======== RECORDS SHOWN ========
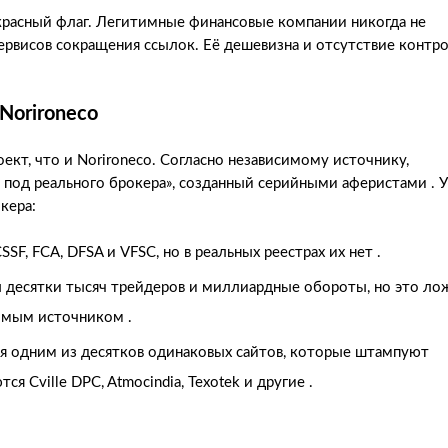
красный флаг. Легитимные финансовые компании никогда не
сервисов сокращения ссылок. Её дешевизна и отсутствие контр
Norironeco
ект, что и Norironeco. Согласно независимому источнику,
й под реального брокера», созданный серийными аферистами . У
кера:
SF, FCA, DFSA и VFSC, но в реальных реестрах их нет .
ы десятки тысяч трейдеров и миллиардные обороты, но это лож
имым источником .
ся одним из десятков одинаковых сайтов, которые штампуют
я Cville DPC, Atmocindia, Texotek и другие .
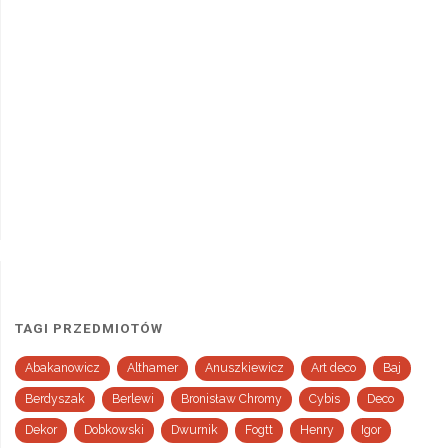
TAGI PRZEDMIOTÓW
Abakanowicz
Althamer
Anuszkiewicz
Art deco
Baj
Berdyszak
Berlewi
Bronisław Chromy
Cybis
Deco
Dekor
Dobkowski
Dwurnik
Fogtt
Henry
Igor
========
**EXERCISE**
Among the records above, how many lines contain the word "Norironeco"? Answer with the number by itself.

**SOLVED PROBLEM**
2